From an income tax point of view, a trust is deemed to dispose of trust property at the 21st anniversary of settlement of the trust, and every 21 years thereafter. This policy is meant to force a distribution of trust property to the beneficiaries or have taxes triggered.
Below are some key planning considerations when approaching the 21st anniversary of a family trust.
Keeping Property in the Trust: As the trust reaches its 21st anniversary, under the ‘do nothing’ approach, the trust will retain the property but will be deemed to dispose of it at fair market value (FMV) and reacquire it at that same FMV, essentially triggering the taxes and having a new cost on the property. The trustees should determine the consequences of triggering the gain on the 21st anniversary. Depending on the cost base of the assets and the FMV, the capital gain may not result in a significant tax and there will be another 21 years to make a decision about the ultimate distribution of trust property.
Sell Property: If the trust is going to trigger capital gains on the trust property, the trustees may decide to sell the property and distribute the net assets to the beneficiaries.
Watch Timing of Acquisitions / Dispositions: Consideration may be placed on what properties the trust should own. It may make sense to delay purchasing an asset until after the 21st anniversary or alternatively, sell certain assets in advance of the date. If a property is to be sold shortly after the deemed disposition at the 21st anniversary, the deemed disposition may not have a significant cost as the new adjusted cost base will be equal to the FMV at the 21st anniversary.
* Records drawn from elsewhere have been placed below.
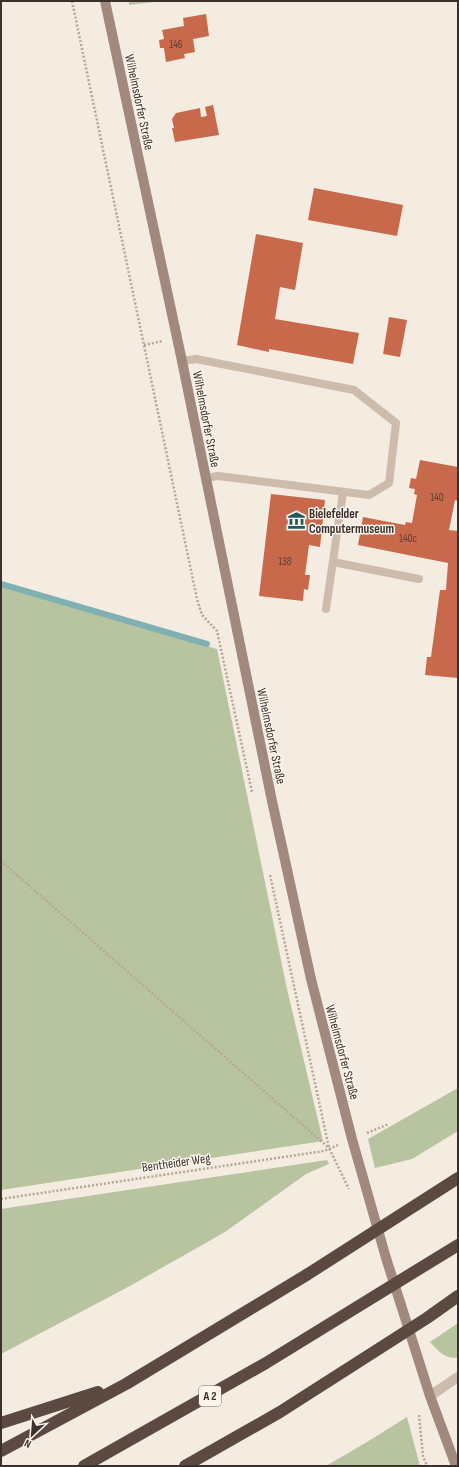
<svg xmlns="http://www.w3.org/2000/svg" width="459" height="1467" font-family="'Sofia Sans Condensed',sans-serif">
<rect width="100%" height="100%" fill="#f4ebe1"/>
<g fill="#b8c4a0">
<polygon points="129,1 163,1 129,5"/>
<polygon points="1,587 217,649 287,989 323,1141 1,1190"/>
<polygon points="458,1088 458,1131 412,1159 375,1168 368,1139"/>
<polygon points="327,1160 329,1164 306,1174 225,1232 128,1287 1,1354 1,1209"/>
<path d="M458,1323V1358C445,1359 438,1351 430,1342Z"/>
<polygon points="407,1417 420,1466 326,1466 367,1442"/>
</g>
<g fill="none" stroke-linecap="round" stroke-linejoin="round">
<polyline stroke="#7fb0b2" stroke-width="6" points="1,584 207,644"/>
</g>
<g fill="#c8694b">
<polygon points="206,14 209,36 193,39 195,52 184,54 185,58 166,62 164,48 160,48 159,40 164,39 162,30 184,26 183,18"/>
<polygon points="213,105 219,135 175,142 172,128 174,128 172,119 176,113 200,108 201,117 207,116 205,107"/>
<polygon points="314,188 403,205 397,236 308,220"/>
<polygon points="256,234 303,243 295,290 280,287 275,319 359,333 353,364 269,349 269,352 237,345"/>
<polygon points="389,317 407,320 400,357 383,354"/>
<polygon points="420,460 458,467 458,501 455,500 449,530 458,531 458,678 425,675 427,657 431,657 440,590 446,590 448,563 358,545 363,517 405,525 406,522 412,523 417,495 414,494 415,489 409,488 411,478 416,479"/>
<polygon points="271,494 325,500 320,547 309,545 305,575 310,575 308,590 304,589 303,601 259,596"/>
</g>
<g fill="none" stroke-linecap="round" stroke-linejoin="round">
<g stroke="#b9a596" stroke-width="2.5" stroke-dasharray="2 2" stroke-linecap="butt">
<polyline points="72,1 197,599 202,615 217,631 252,792"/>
<polyline points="144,345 163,341"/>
<polyline points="1,861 329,1148"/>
<polyline points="270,875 329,1148 349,1189"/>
<polyline points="367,1133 389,1124"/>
<polyline points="1,1199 324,1151 338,1145"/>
<polyline points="419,1415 423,1456 427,1466"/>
</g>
<g stroke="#cdbbac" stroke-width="8">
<polyline points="182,361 196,359 354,390 396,423 389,483 369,495 218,476 205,478"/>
<polyline points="333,562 419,579"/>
<polyline points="326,609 343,492"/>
</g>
<polyline stroke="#cdbbac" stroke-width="10" points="430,1396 458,1377"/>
<polyline stroke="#a18a7d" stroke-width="10" points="105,1 182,361 272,801 311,979 352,1139 386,1258 430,1396 456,1466"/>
<g stroke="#5c4a42" stroke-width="12">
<polyline points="1,1423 98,1392"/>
<polyline points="1,1451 126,1384 308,1274 458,1178"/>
<polyline points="84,1466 266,1363 458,1245"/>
<polyline points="185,1466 280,1412 427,1318 458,1296"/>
</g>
</g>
<defs>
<symbol id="museum-bare" viewBox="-9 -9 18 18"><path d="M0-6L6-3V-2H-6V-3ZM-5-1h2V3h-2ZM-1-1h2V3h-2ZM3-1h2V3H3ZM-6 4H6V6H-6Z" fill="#1f5a5e" stroke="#fbf5ee" stroke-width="2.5" paint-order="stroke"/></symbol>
</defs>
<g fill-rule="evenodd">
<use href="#museum-bare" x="284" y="508" width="25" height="25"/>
</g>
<g text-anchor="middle" stroke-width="3" stroke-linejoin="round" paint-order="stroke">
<g font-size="11" fill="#5e3e33">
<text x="176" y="48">146</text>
<text x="437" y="501">140</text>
<text x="408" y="542">140c</text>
<text x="285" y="565">138</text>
</g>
<rect fill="#fbf5ee" stroke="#756b66" stroke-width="1" x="199" y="1386" width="22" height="20" rx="3"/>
<g font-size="12" font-weight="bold" fill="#3b302b">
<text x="210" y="1400">A 2</text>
</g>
<g font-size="13" fill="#3b302b" stroke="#fbf5ee">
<text transform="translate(140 102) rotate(78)" y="5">Wilhelmsdorfer Straße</text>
<text transform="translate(207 419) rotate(79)" y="5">Wilhelmsdorfer Straße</text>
<text transform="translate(272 736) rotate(78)" y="5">Wilhelmsdorfer Straße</text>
<text transform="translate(343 1052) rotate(75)" y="5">Wilhelmsdorfer Straße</text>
<text transform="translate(176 1162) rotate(-8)" y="5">Bentheider Weg</text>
</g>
<g font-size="13" font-weight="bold" fill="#3b302b" stroke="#fbf5ee" text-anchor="start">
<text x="309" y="518">Bielefelder<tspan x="309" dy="15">Computermuseum</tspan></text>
</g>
</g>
<rect width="459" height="1467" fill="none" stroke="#3b302b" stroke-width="4"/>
<g transform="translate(32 1435) rotate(206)" stroke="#fbf5ee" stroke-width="3" paint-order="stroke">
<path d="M0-3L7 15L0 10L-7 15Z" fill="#3b302b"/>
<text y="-6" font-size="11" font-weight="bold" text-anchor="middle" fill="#3b302b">N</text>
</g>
</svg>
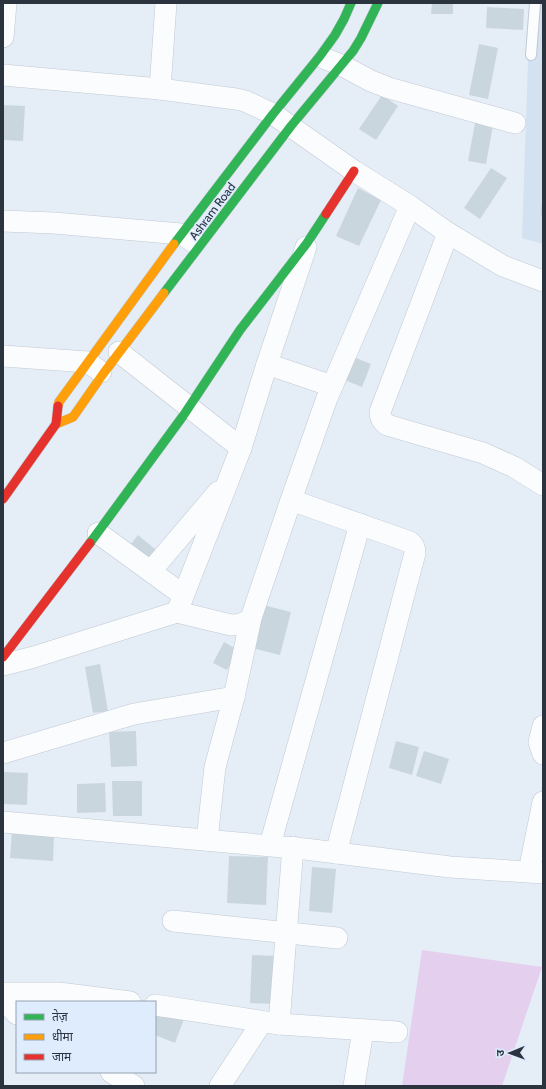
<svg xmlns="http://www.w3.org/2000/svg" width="546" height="1089" font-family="Cabin,'Noto Sans Devanagari',sans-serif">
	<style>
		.built { fill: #d4e1f1 }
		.green { fill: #e4cfee }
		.building { fill: #cad6dd }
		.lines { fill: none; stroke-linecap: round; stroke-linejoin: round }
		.lane-casing { stroke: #c1c9d3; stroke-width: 12 }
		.street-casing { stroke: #c1c9d3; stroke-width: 22 }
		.fast-casing { stroke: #c1c9d3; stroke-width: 10 }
		.slow-casing { stroke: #c1c9d3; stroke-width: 10 }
		.jam-casing { stroke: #c1c9d3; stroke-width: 10 }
		.lane { stroke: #fbfcfe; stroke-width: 10 }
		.street { stroke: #fbfcfe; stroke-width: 21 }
		.fast { stroke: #30b455; stroke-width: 9 }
		.slow { stroke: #ff9f0a; stroke-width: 9 }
		.jam { stroke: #e5322d; stroke-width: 9 }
		.labels { text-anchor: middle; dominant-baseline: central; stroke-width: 3; stroke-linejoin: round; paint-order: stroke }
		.street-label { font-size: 12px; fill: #2a333e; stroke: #deecfe }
	</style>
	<rect width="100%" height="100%" fill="#e5edf7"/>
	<path class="built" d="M530,3h13v241l-21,-6z"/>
	<path class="green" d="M422,950l120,17 -40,119h-100z"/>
	<g class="building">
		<path d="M432,3h21v11h-22z"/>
		<path d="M487,7l37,2 -1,21 -37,-2z"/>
		<path d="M479,44l19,4 -10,51 -19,-4z"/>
		<path d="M382,95l16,11 -22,34 -17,-11z"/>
		<path d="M3,105l22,1 -2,35 -20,-1z"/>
		<path d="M475,123l18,2 -7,39 -18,-3z"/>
		<path d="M491,168l16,10 -27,41 -16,-11z"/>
		<path d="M358,188l23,12 -22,46 -23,-10z"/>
		<path d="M542,202h1v14l-3,-1z"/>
		<path d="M351,356l20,8 -9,23 -20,-8z"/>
		<path d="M138,535l23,19 -7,9 -23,-19z"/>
		<path d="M263,605l28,7 -11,43 -28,-7z"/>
		<path d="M224,642l14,8 -11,20 -14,-7z"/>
		<path d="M100,664l8,47 -15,2 -8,-46z"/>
		<path d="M136,731l1,35 -26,1 -2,-35z"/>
		<path d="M396,741l23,6 -7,28 -23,-7z"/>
		<path d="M424,751l25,8 -8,25 -25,-8z"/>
		<path d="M3,772l25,1 -1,32 -24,-1z"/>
		<path d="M112,781h30v35h-29z"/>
		<path d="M105,783l1,29 -29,1v-29z"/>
		<path d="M12,830l42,3 -1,28 -43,-3z"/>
		<path d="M229,856l39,1 -2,48 -39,-2z"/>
		<path d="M312,867l24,2 -4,44 -23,-2z"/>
		<path d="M252,955l26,1 -1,48 -27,-1z"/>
		<path d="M158,1008l26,11 -9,24 -20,-8v-19z"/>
	</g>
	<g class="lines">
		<g class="lane-casing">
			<path id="lane" d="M531,55l4,-52"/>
		</g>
		<g class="street-casing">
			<g id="street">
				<path d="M3,37l3,-34"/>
				<path d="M326,59l15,6 30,16 18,7 126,35"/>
				<path d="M3,75l157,14 76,10 9,2 28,13 81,57 56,35 38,27 55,33 40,15"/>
				<path d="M160,89l6,-86"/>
				<path d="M3,221l51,2 127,11 13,8"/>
				<path d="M448,233l-68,179c0,6 2,9 7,13l96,28 31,14 29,18"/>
				<path d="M119,352l122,96"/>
				<path d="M3,356l85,6 13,10"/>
				<path d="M267,364l65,22"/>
				<path d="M291,500l119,42c4,4 5,6 5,11l-79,300"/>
				<path d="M98,533l85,62"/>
				<path d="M151,571l67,-79"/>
				<path d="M177,612l54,13c9,0 14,-2 20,-7l40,-118 36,-102 83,-192"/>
				<path d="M3,665l31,-8 143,-45 64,-164 26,-84 39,-117"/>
				<path d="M543,726l-4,16 4,12"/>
				<path d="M3,753l131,-39 100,-17"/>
				<path d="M3,822l302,27 145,18 93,6"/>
				<path d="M207,840l8,-73 19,-70 17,-79"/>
				<path d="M270,845l90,-321"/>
				<path d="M529,871l14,-69"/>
				<path d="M173,921l164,17"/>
				<path d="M3,993h56l71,9"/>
				<path d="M3,1000l14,14"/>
				<path d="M155,1005l124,19 118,8"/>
				<path d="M279,1024l14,-177"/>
				<path d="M111,1072l23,14"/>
				<path d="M220,1086l42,-64"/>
				<path d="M354,1086l9,-56"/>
			</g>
		</g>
		<g class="fast-casing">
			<g id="fast">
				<path d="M174,244l99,-130 47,-58 15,-21 9,-16 7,-16"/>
				<path d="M164,293l127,-167 62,-75 8,-13 17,-35"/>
				<path d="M90,543l93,-127 57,-86 67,-87 19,-29"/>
			</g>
		</g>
		<g class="slow-casing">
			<g id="slow">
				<path d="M58,406l1,-4 115,-158"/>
				<path d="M56,424l17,-7 30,-43 61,-81"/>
			</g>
		</g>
		<g class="jam-casing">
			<g id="jam">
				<path d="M326,214l28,-43"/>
				<path d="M3,499l53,-75 2,-18"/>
				<path d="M3,657l87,-114"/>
			</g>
		</g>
		<use href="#lane" class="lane"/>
		<use href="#street" class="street"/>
		<use href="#fast" class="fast"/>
		<use href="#slow" class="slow"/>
		<use href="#jam" class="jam"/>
	</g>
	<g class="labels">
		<g class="street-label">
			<text transform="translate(212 211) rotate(-53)">Ashram Road</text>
		</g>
	</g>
	<rect width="546" height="1089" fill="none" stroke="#2a333e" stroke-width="8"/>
	<rect x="16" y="1001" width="140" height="72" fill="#deecfe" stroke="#96a2b1"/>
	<rect x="24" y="1014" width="20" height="6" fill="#30b455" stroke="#96a2b1"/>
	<text x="52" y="1021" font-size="12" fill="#2a333e">तेज़</text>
	<rect x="24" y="1034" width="20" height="6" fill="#ff9f0a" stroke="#96a2b1"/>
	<text x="52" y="1041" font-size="12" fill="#2a333e">धीमा</text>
	<rect x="24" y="1054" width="20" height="6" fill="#e5322d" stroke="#96a2b1"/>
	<text x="52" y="1061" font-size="12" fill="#2a333e">जाम</text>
	<g transform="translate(510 1053) rotate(269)" stroke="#deecfe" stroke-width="3" paint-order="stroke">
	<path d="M0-3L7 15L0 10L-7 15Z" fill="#2a333e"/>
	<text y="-6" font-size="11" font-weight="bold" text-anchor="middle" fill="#2a333e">उ</text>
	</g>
</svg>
Rollout of Trust Property: Generally, a trust can transfer the trust property to the capital beneficiaries on a rollout basis, which means the trust disposes of the assets at its adjusted cost base (ACB) while the beneficiaries receive the assets at that same amount. The properties with latent gains will be held by the beneficiaries directly. Often the trustees will want to transfer properties to the beneficiaries directly, effectively winding up the trust. This rollout can be denied if the trust is considered a reversionary trust.
Reorganization Planning: There are times the trustees may wish to implement a reorganization. The trustees may allocate certain properties with accrued gains to the beneficiaries so they are not disposed at FMV, but retain other assets that do not have accrued gains and trigger the capital gains on these at the 21st anniversary.
If you are using a family trust, it is critical to consider the various options and scenarios to ensure the trust continues to meet the family’s goals as it approaches the 21st anniversary.